TBF this sounds like something taken from MN advice.

“It’s Christmas Day and me and OH have had massive row. Supposed to having his parents round for dinner, what do I do?”
97 replies:
“Uninvite them, his parents are not your problem!”
Grin

ElftonWednesday · 06/12/2021 11:49

My friend who has two kids, one disabled, and also works in a full-on job was telling me about her in-laws descending at Christmas, generally expecting to be waited on hand and foot, taking over the place, making a mess, and generally she and DH running round after them when they both really needed a break. I felt so angry for them that her DH's relatives could be so thoughtless and rude.

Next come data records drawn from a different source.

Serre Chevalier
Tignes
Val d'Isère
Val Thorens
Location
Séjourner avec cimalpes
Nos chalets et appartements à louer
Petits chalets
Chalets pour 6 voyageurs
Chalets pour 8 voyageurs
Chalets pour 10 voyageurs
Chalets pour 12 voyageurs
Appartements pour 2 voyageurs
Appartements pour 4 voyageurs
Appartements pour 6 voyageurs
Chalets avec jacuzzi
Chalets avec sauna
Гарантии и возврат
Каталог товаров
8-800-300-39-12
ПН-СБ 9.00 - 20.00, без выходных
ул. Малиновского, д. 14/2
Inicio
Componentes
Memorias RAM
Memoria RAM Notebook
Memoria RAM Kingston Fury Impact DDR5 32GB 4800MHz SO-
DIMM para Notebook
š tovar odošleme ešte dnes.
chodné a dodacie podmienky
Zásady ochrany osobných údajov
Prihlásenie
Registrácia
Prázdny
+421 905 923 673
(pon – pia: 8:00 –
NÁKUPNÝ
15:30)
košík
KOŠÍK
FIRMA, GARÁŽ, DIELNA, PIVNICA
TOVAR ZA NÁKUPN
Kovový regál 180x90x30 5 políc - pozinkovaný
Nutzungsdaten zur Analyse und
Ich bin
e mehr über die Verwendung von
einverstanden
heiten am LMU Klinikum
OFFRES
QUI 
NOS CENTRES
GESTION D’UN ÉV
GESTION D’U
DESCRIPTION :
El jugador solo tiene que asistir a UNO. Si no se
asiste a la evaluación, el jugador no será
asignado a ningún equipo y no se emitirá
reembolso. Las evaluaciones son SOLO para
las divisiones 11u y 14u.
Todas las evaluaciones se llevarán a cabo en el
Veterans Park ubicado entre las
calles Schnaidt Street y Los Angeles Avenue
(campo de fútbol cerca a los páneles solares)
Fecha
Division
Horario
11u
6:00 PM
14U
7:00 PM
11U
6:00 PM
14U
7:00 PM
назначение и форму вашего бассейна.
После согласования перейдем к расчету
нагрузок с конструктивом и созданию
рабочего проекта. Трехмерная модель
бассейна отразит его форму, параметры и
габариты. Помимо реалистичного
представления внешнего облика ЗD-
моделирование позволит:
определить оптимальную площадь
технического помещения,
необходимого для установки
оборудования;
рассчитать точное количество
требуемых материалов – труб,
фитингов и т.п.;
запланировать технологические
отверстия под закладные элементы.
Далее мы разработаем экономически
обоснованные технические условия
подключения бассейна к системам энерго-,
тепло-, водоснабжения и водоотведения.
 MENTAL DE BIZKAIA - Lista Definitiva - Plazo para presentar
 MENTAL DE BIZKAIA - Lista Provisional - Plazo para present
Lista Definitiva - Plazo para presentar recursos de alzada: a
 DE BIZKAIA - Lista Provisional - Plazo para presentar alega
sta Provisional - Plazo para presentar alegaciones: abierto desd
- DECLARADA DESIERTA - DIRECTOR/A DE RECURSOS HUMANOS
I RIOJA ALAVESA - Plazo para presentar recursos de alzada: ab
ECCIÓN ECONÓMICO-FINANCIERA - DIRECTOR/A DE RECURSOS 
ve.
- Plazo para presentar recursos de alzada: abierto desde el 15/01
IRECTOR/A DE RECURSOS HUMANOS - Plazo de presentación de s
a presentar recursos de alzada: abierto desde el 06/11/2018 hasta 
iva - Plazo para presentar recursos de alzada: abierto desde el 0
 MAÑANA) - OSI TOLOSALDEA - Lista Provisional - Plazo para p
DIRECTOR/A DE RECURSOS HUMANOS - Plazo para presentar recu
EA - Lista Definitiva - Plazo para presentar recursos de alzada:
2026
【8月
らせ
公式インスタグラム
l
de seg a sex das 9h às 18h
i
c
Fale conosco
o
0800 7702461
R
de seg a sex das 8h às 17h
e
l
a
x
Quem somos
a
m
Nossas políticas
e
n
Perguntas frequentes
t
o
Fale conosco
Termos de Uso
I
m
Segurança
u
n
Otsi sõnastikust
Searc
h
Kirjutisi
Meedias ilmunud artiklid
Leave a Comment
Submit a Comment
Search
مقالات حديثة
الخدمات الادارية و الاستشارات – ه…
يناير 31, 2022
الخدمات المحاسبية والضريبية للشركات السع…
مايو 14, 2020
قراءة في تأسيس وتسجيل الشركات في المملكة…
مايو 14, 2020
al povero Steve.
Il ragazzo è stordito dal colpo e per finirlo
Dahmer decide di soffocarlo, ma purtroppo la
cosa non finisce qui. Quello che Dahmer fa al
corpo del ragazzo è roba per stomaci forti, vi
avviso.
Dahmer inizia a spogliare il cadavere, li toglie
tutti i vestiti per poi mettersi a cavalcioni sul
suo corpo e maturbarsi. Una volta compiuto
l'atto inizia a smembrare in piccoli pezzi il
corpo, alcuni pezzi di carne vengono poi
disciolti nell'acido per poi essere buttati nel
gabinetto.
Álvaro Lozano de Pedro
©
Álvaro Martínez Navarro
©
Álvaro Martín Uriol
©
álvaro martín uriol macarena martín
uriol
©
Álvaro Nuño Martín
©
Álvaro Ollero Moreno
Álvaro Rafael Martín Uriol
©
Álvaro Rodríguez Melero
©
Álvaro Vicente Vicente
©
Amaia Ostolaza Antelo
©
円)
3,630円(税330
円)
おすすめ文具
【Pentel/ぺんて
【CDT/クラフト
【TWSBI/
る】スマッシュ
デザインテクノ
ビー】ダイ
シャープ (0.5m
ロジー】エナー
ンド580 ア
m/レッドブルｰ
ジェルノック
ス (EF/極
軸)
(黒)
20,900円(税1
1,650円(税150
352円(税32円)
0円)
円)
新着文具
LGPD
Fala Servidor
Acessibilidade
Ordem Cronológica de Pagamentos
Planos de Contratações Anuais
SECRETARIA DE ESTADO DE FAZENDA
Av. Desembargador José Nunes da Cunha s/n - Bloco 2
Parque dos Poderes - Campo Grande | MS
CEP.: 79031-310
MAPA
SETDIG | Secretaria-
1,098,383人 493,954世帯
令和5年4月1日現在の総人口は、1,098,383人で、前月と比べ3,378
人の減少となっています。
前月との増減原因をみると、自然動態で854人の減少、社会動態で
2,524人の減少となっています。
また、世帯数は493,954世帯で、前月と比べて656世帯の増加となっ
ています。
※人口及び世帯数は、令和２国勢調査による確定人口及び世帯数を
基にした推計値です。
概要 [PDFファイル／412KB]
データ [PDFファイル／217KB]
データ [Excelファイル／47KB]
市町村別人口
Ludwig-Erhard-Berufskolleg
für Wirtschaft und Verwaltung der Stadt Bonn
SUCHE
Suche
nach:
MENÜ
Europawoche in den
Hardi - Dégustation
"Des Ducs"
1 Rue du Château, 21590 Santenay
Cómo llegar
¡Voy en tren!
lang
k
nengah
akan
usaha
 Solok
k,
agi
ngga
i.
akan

hesterstanhope · 06/12/2021 11:51

For years we avoided my partners family Christmas for three reasons.
The cold buffet lunch, a lack of alcohol and the inevitable randoms invited by SIL from her new age church.
One year we relented at the last minute on the day (we were generally on call anyway) and took along our smallish but top quality baked ham and turkey as well as a tray of potatoes.
SIL bought along a chicken from the local drive through chicken joint, her ravenous husband, four teenage boys and two rotund grown up church goers. Oh, and two pints of chocolate milk.
Occupied by jobs assigned by the elderly aunts, we finally took a seat only find 90% of the food including the ham and turkey all gone.
I think I scored some salad, a chicken leg and a glass of coke.

ElftonWednesday · 06/12/2021 11:51

It's not as bad as some but my uncle stayed one Christmas. He knocked some orange juice over in the fridge (knew it was him as no-one else had been in there) and never said anything. It went everywhere.

Steelesauce · 06/12/2021 11:53

The last Xmas before me and my ex officially split (we were separated but trying to make it work at this point) my dad died on Xmas day while I was at work. He picked me up from work and dropped me at the door of the house with the 3 kids all under the age of 5 and fucked off and left me. I've since learnt he went to the other womans house where he was actually living, not at his brothers like he told me. I've never liked Christmas since Sad

In fact he ruined last Xmas too when he hadn't bothered to see or ask about the kids for 6 weeks then sent me a nasty email calling me all the names under the sun because he couldn't see the kids. He hadn't even asked! Dont think ill have any bother this year at least!